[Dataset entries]
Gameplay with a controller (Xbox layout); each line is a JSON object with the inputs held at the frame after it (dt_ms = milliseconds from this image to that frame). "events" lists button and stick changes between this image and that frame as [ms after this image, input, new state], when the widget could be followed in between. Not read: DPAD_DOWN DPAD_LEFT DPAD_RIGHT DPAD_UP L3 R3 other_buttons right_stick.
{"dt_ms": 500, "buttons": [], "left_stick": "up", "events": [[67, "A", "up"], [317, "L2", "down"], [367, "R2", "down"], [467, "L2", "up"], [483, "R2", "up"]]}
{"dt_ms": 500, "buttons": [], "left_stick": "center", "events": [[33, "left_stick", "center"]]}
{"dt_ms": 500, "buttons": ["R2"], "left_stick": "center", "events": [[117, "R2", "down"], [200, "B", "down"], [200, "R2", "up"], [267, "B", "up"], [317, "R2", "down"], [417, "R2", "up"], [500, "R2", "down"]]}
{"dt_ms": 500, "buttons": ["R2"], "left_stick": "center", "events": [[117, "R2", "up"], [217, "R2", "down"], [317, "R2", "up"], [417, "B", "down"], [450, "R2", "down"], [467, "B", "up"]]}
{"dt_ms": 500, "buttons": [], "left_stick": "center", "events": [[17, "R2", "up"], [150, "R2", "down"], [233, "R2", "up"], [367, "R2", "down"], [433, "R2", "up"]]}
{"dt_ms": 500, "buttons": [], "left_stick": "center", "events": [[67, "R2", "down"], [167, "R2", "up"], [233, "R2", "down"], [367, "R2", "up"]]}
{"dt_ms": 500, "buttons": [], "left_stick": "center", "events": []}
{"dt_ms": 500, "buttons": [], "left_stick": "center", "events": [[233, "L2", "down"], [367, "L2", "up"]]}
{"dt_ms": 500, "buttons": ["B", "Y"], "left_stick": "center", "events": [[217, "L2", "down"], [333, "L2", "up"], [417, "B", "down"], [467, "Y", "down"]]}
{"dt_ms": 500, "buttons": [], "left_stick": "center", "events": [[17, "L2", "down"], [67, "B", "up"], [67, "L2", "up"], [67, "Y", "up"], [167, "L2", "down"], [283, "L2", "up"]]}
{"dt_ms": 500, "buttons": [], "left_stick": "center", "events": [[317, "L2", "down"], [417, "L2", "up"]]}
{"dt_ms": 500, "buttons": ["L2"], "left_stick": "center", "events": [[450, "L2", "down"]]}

• **Work instructions**
Reproduce every line of the data so that nothing differs from the original.

• **Answer to this problem**
Gameplay with a controller (Xbox layout); each line is a JSON object with the inputs held at the frame after it (dt_ms = milliseconds from this image to that frame). "events" lists button and stick changes between this image and that frame as [ms after this image, input, new state], when the widget could be followed in between. Not read: DPAD_DOWN DPAD_LEFT DPAD_RIGHT DPAD_UP L3 R3 other_buttons right_stick.
{"dt_ms": 500, "buttons": [], "left_stick": "up", "events": [[67, "A", "up"], [317, "L2", "down"], [367, "R2", "down"], [467, "L2", "up"], [483, "R2", "up"]]}
{"dt_ms": 500, "buttons": [], "left_stick": "center", "events": [[33, "left_stick", "center"]]}
{"dt_ms": 500, "buttons": ["R2"], "left_stick": "center", "events": [[117, "R2", "down"], [200, "B", "down"], [200, "R2", "up"], [267, "B", "up"], [317, "R2", "down"], [417, "R2", "up"], [500, "R2", "down"]]}
{"dt_ms": 500, "buttons": ["R2"], "left_stick": "center", "events": [[117, "R2", "up"], [217, "R2", "down"], [317, "R2", "up"], [417, "B", "down"], [450, "R2", "down"], [467, "B", "up"]]}
{"dt_ms": 500, "buttons": [], "left_stick": "center", "events": [[17, "R2", "up"], [150, "R2", "down"], [233, "R2", "up"], [367, "R2", "down"], [433, "R2", "up"]]}
{"dt_ms": 500, "buttons": [], "left_stick": "center", "events": [[67, "R2", "down"], [167, "R2", "up"], [233, "R2", "down"], [367, "R2", "up"]]}
{"dt_ms": 500, "buttons": [], "left_stick": "center", "events": []}
{"dt_ms": 500, "buttons": [], "left_stick": "center", "events": [[233, "L2", "down"], [367, "L2", "up"]]}
{"dt_ms": 500, "buttons": ["B", "Y"], "left_stick": "center", "events": [[217, "L2", "down"], [333, "L2", "up"], [417, "B", "down"], [467, "Y", "down"]]}
{"dt_ms": 500, "buttons": [], "left_stick": "center", "events": [[17, "L2", "down"], [67, "B", "up"], [67, "L2", "up"], [67, "Y", "up"], [167, "L2", "down"], [283, "L2", "up"]]}
{"dt_ms": 500, "buttons": [], "left_stick": "center", "events": [[317, "L2", "down"], [417, "L2", "up"]]}
{"dt_ms": 500, "buttons": ["L2"], "left_stick": "center", "events": [[450, "L2", "down"]]}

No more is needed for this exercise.